### Data to use
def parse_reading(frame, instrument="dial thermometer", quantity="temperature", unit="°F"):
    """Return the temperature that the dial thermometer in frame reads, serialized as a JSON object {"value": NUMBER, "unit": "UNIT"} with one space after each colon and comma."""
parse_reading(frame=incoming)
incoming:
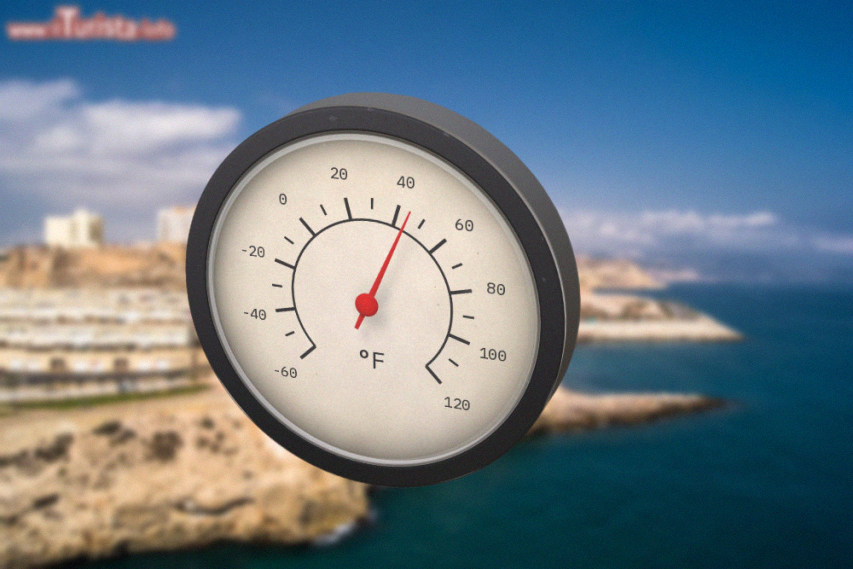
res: {"value": 45, "unit": "°F"}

### What to do
Give every non-blank line of the records above as a JSON list of strings, one string per line, with the pictures left out.

### Your solution
[
  "def parse_reading(frame, instrument=\"dial thermometer\", quantity=\"temperature\", unit=\"°F\"):",
  "    \"\"\"Return the temperature that the dial thermometer in frame reads, serialized as a JSON object {\"value\": NUMBER, \"unit\": \"UNIT\"} with one space after each colon and comma.\"\"\"",
  "parse_reading(frame=incoming)",
  "incoming:",
  "res: {\"value\": 45, \"unit\": \"°F\"}"
]